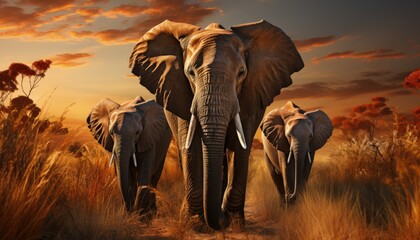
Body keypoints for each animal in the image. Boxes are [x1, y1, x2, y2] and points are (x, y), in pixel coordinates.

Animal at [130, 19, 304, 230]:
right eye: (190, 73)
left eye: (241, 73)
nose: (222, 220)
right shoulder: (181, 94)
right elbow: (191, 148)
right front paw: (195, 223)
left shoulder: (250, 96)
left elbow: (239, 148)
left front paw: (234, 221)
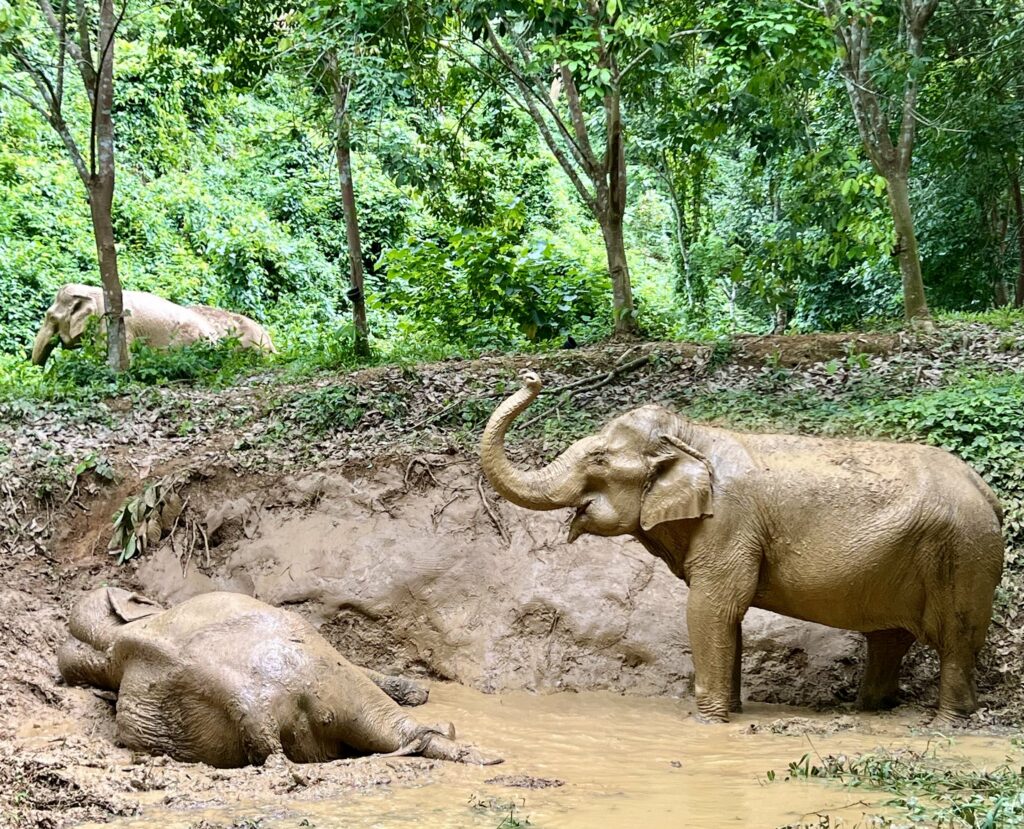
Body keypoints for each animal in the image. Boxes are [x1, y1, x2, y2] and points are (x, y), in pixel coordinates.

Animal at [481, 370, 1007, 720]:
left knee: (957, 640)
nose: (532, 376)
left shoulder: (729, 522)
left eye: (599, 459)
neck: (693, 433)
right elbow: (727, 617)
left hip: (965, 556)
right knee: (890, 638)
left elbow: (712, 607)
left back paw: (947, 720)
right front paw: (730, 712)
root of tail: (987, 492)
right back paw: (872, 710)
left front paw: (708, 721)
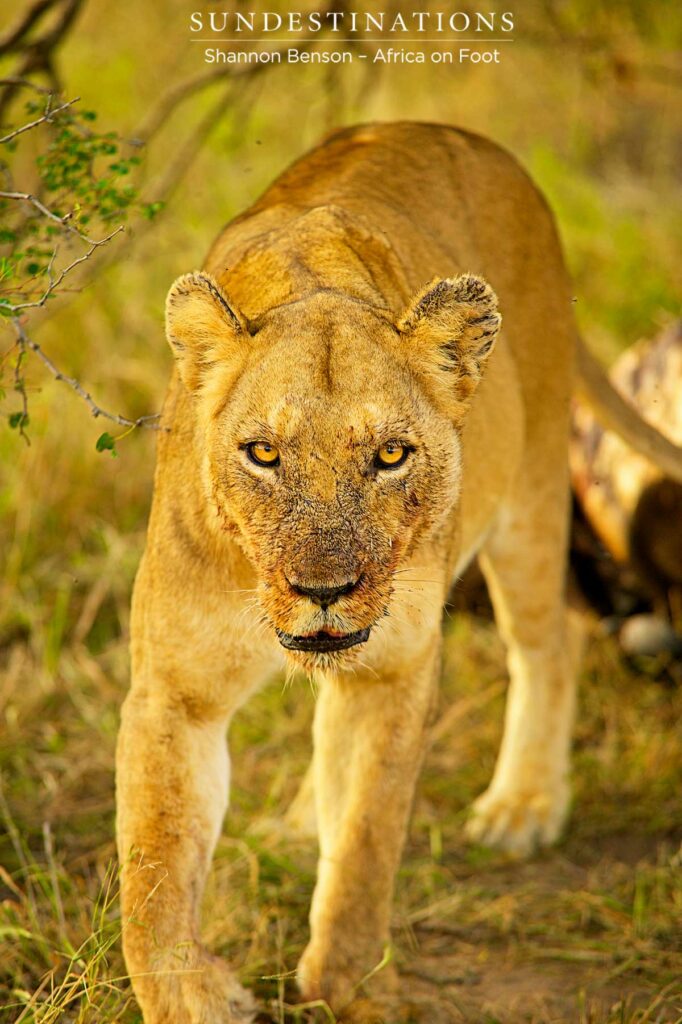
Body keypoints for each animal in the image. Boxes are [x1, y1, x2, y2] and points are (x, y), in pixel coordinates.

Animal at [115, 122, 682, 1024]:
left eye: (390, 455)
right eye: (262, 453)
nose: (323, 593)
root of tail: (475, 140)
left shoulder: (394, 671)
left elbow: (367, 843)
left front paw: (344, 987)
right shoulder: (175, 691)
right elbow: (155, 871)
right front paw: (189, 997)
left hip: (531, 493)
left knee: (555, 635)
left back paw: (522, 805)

Work order
The word "right" appears in some lines of the records. Please work out how many and reply with that number only.

Output
12